● Trecho selecionado
------------------------------
No final de 2012, eu (Mario) recebi a encomenda, por meio da agente literária Laura Susjin, de escrever um texto para a belíssima revista libanesa Portal 9 (www.portal9journal.org), editada em árabe e inglês. O tema era "Praça". Eu não podia fugir à coincidência, visto que morava numa praça, em Paris, como correspondente da revista Veja.
"Place du Palais Bourbon" foi publicado no Líbano, na primavera (no hemisfério Norte) de 2103. Quase um ano depois, a revista brasileira Dicta&Contradicta estampou uma segunda versão, "2, Place du Palais Bourbon", em que o narrador diz que o trabalho não foi aceito pelo editor libanês. Jogo de escritor.
É a segunda versão que resolvi reproduzir aqui (essa também é a graça de ser sócio de um jornal: você pode autodivulgar-se sem pudor). Espero que gostem. Há muita política nele:
2, Place du Palais Bourbon
Estou comendo uma madeleine de supermercado. Ainda que fosse uma madeleine caseira, como as que Proust comia, ela não teria efeito sinestésico em mim. E, se isso fosse possível, eu não saberia escrever como Proust. Ele teceria uma linda reflexão, por exemplo, sobre a praça em que moro, usando-a de pista de decolagem para voos vertiginosos como os de Harry Potter em sua vassoura mágica. Sim, estou juntando Proust e Harry Potter, o que é prova de como madeleines, no meu caso, reduzem ainda mais o que é já minúsculo – meu trabalho de escritor. Os bons autores, ou aqueles que se acreditam bons, usam o termo “minha literatura”, para denotar uma particularidade inerente a suas obras. Eu não ouso. Alguém que faz uma associação livre entre Proust e Harry Potter não pode falar em “minha literatura”. No máximo, pode culpar Proust por ter aberto a porta para que outros como eu pudessem fazer associações livres.
------------------------------
● Dados de entrada

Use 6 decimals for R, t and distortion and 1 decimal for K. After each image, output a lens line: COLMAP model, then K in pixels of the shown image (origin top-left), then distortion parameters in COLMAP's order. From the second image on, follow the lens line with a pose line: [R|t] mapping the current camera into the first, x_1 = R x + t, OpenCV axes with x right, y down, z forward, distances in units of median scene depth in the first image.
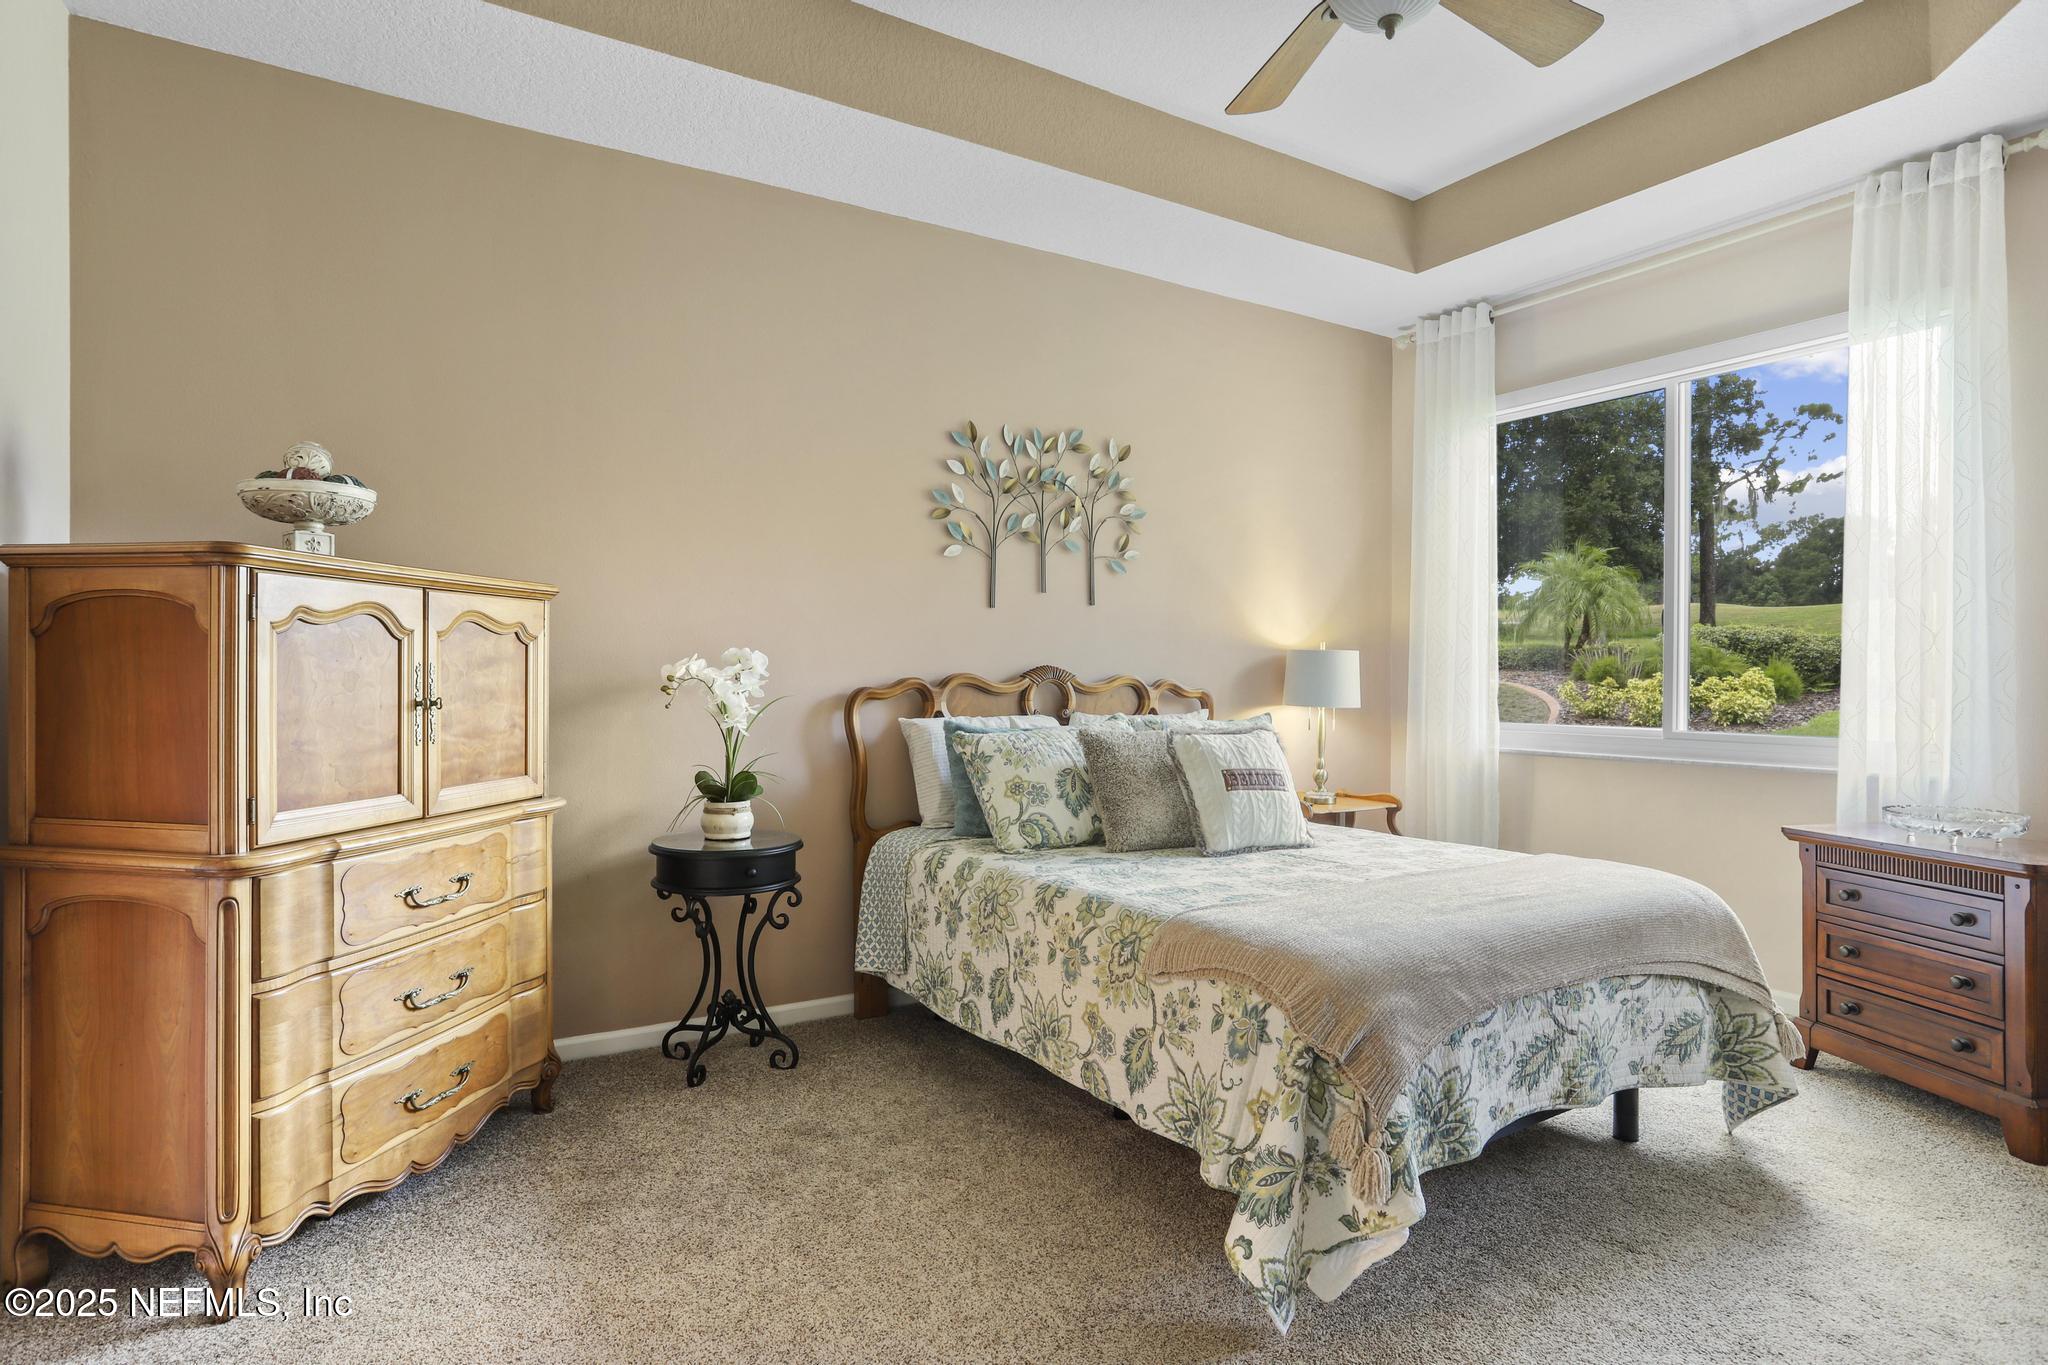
lens RADIAL K [[1087.5, 0, 1015.4], [0, 1087.5, 690.3], [0, 0, 1]] dist [-0.062997, 0.029997]
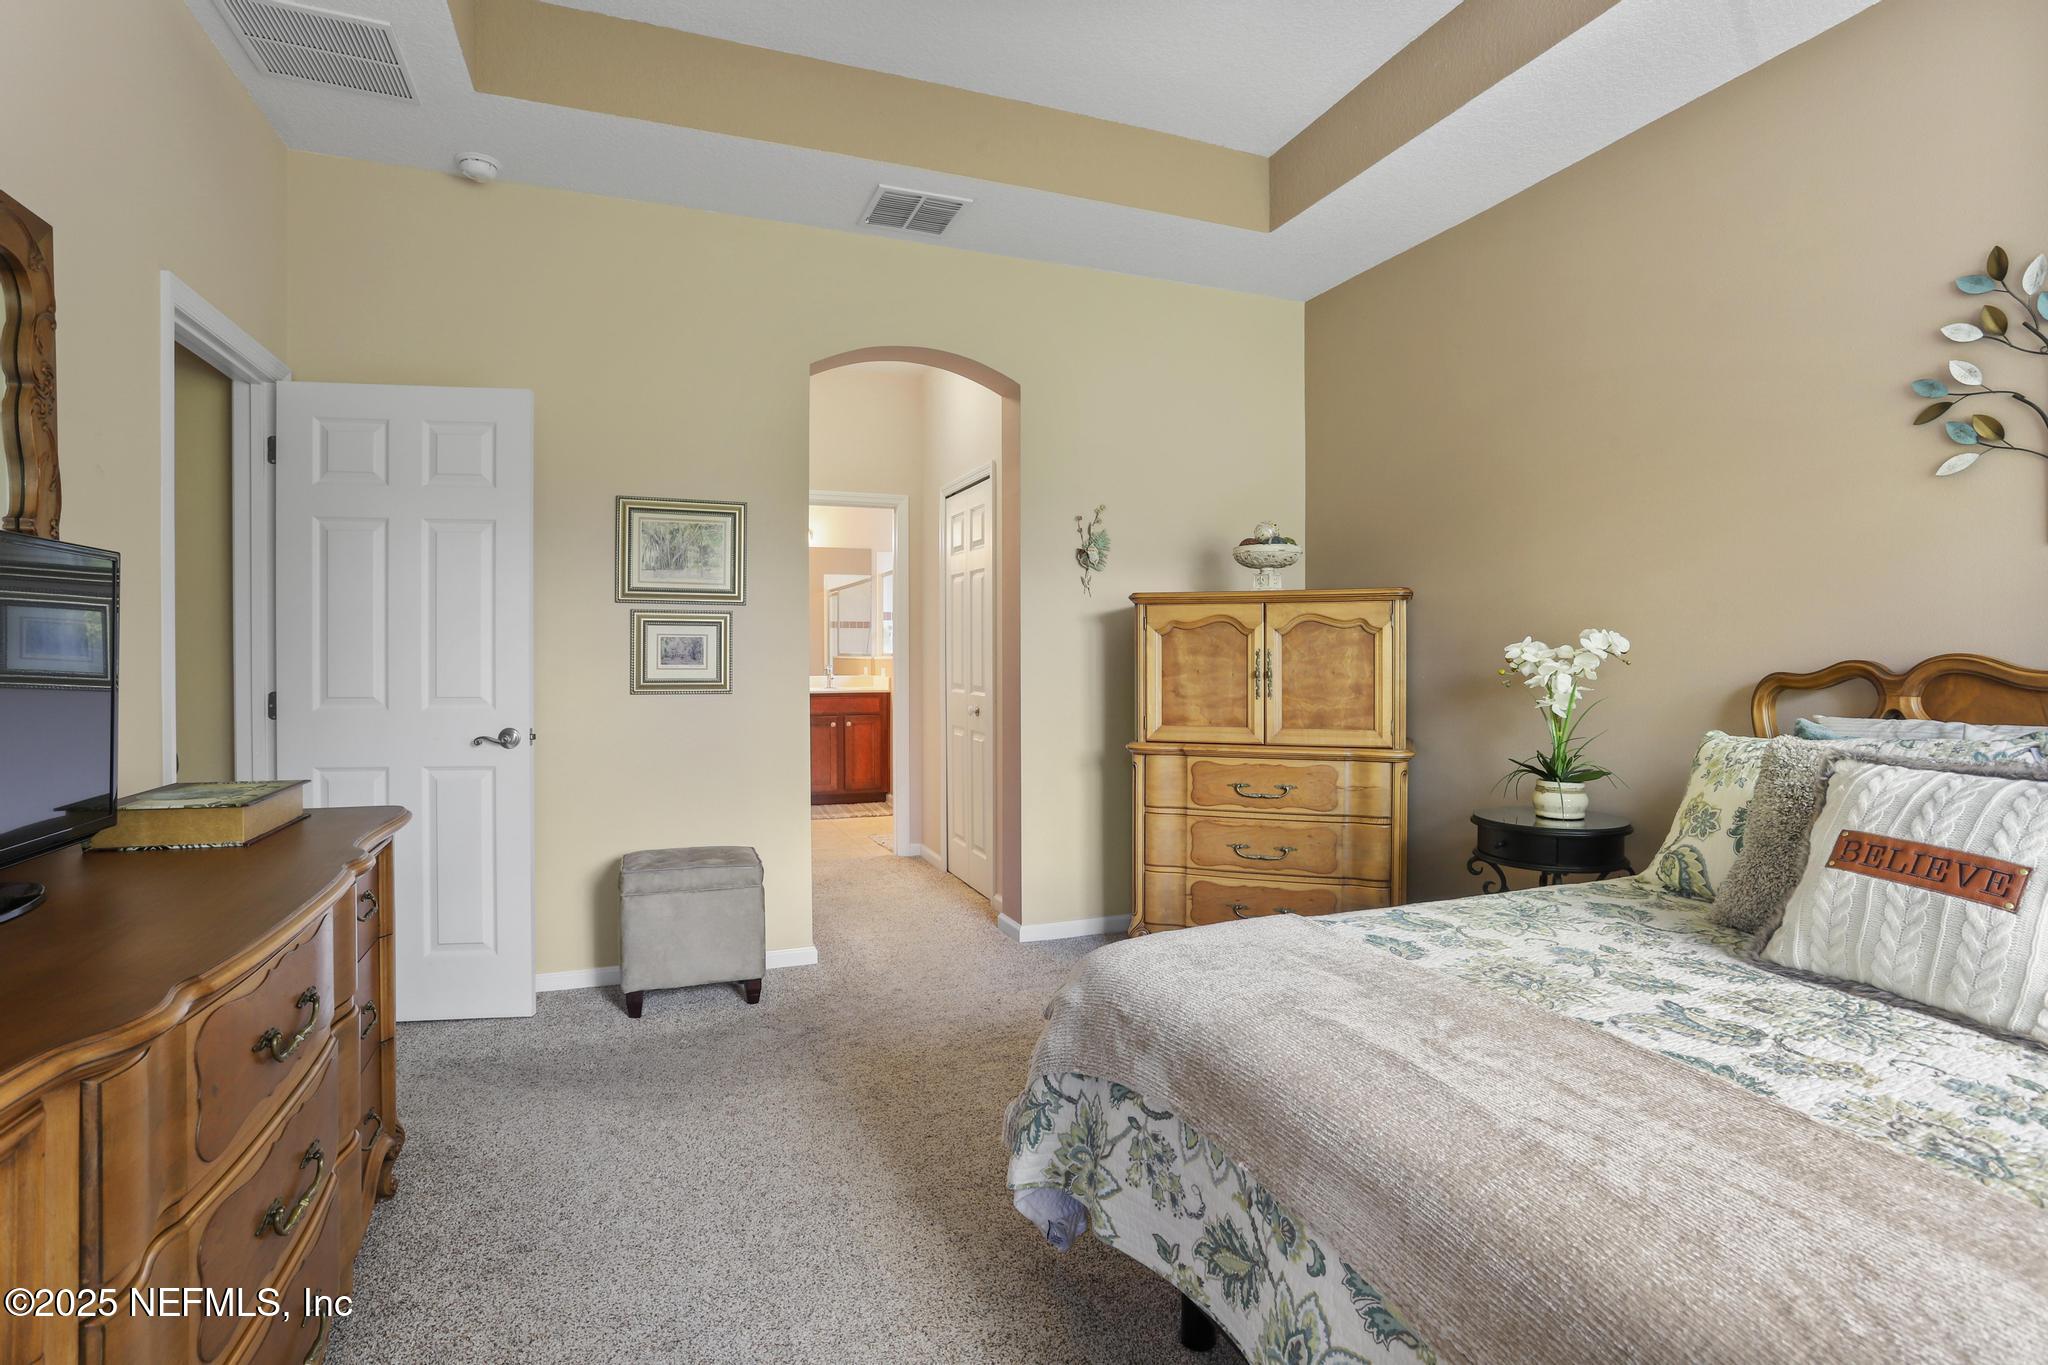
lens RADIAL K [[1011.9, 0, 1031.9], [0, 1011.9, 670.3], [0, 0, 1]] dist [-0.050316, 0.024395]
pose [[-0.179583, 0.014666, -0.983633, 0.746560], [-0.010490, 0.999803, 0.016822, -0.011290], [0.983687, 0.013339, -0.179394, 0.678288]]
------------------------------
● Instruções das tarefas
1: Repita, sem nenhuma alteração, a parte do texto sobre a Place du Palais Bourbon que vai de "No final de" até "da revista Veja.".
2: Segundo o texto sobre a Place du Palais Bourbon, em quais línguas é editada a revista Portal 9?
3: Prossiga com o texto sobre a Place du Palais Bourbon a partir da última frase apresentada.
Este material tem outra origem.

● Respostas numeradas
1:
No final de 2012, eu (Mario) recebi a encomenda, por meio da agente literária Laura Susjin, de escrever um texto para a belíssima revista libanesa Portal 9 (www.portal9journal.org), editada em árabe e inglês. O tema era "Praça". Eu não podia fugir à coincidência, visto que morava numa praça, em Paris, como correspondente da revista Veja.

2: Em árabe e inglês.

3:
Madeleine de supermercado, Proust. A praça em que moro fica em Paris. Passo horas entrevendo-a através de uma das janelas da sala. Mas ela não me inspira nenhum sentimento. E, no entanto, é uma bela praça, em endereço elegante, com nome nobre: Place du Palais Bourbon. Fica em frente à verdadeira entrada da Assembleia Nacional francesa, cuja falsa entrada dá sobre outra praça, a da Concorde. Aqui do lado existe uma terceira. Tão grande que é uma esplanada, a dos Invalides, em cujo edifício majestoso repousa a tumba de Napoleão Bonaparte, meu vizinho mais ilustre, acho eu. Há também a praça da Igreja de Santa Clotilde, perto da minha agência bancária. O portão de ferro da igreja serve como gol para os meninos que jogam futebol no final da tarde -- e, invariavelmente, há uma bola presa entre as esculturas góticas tardias que enfeitam os arcos da entrada. Um dia, quando atravessava a praça, um menino me chamou: “Senhor, venha ver, venha ver!” Era um pato morto dentro de um saco plástico. O menino ficou esperando minha reação, mas eu só consegui dizer “que pena”. Eu não senti pena.
Como vim parar aqui, se não sou francês? Como vim parar aqui, se não sou um entusiasta de Paris, embora reconheça suas qualidades de mulher pela qual não se é apaixonado? (só para os franceses, Paris é uma cidade no masculino, “Le Vieux Paris”) Como vim parar aqui, se não fui anexado como o corso Napoleão Bonaparte? Sou um exilado. Limito-me a dizer que tive de sair do meu país natal por defender a lei no cumprimento do meu ofício. O dado irônico é que na praça em que moro há uma estátua chamada “A Lei”. É mais visível da janela do quarto. Quando acordo e abro a janela, dou de cara com a Lei.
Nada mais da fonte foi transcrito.